**WORK REQUIRED**.
Transcribe the full listing so that each line reads as it does in the original.

**DATASET**.
---

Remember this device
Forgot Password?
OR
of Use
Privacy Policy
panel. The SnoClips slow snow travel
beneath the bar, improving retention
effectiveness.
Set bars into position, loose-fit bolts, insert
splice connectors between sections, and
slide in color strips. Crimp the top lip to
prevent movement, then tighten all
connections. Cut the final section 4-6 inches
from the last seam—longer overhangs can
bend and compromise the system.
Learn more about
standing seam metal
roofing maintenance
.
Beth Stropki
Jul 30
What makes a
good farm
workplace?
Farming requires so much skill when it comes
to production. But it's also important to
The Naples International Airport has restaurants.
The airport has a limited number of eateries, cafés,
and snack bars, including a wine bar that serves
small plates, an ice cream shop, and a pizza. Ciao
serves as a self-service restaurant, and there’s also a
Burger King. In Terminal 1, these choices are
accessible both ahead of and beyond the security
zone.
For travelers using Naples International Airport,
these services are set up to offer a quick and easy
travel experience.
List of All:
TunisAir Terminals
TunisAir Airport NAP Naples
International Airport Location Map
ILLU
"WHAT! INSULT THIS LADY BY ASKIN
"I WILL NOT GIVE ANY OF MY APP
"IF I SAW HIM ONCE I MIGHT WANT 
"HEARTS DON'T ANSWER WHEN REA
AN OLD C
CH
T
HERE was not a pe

---

**ANSWER BOX**.
Remember this device
Forgot Password?
OR
of Use
Privacy Policy
panel. The SnoClips slow snow travel
beneath the bar, improving retention
effectiveness.
Set bars into position, loose-fit bolts, insert
splice connectors between sections, and
slide in color strips. Crimp the top lip to
prevent movement, then tighten all
connections. Cut the final section 4-6 inches
from the last seam—longer overhangs can
bend and compromise the system.
Learn more about
standing seam metal
roofing maintenance
.
Beth Stropki
Jul 30
What makes a
good farm
workplace?
Farming requires so much skill when it comes
to production. But it's also important to
The Naples International Airport has restaurants.
The airport has a limited number of eateries, cafés,
and snack bars, including a wine bar that serves
small plates, an ice cream shop, and a pizza. Ciao
serves as a self-service restaurant, and there’s also a
Burger King. In Terminal 1, these choices are
accessible both ahead of and beyond the security
zone.
For travelers using Naples International Airport,
these services are set up to offer a quick and easy
travel experience.
List of All:
TunisAir Terminals
TunisAir Airport NAP Naples
International Airport Location Map
ILLU
"WHAT! INSULT THIS LADY BY ASKIN
"I WILL NOT GIVE ANY OF MY APP
"IF I SAW HIM ONCE I MIGHT WANT 
"HEARTS DON'T ANSWER WHEN REA
AN OLD C
CH
T
HERE was not a pe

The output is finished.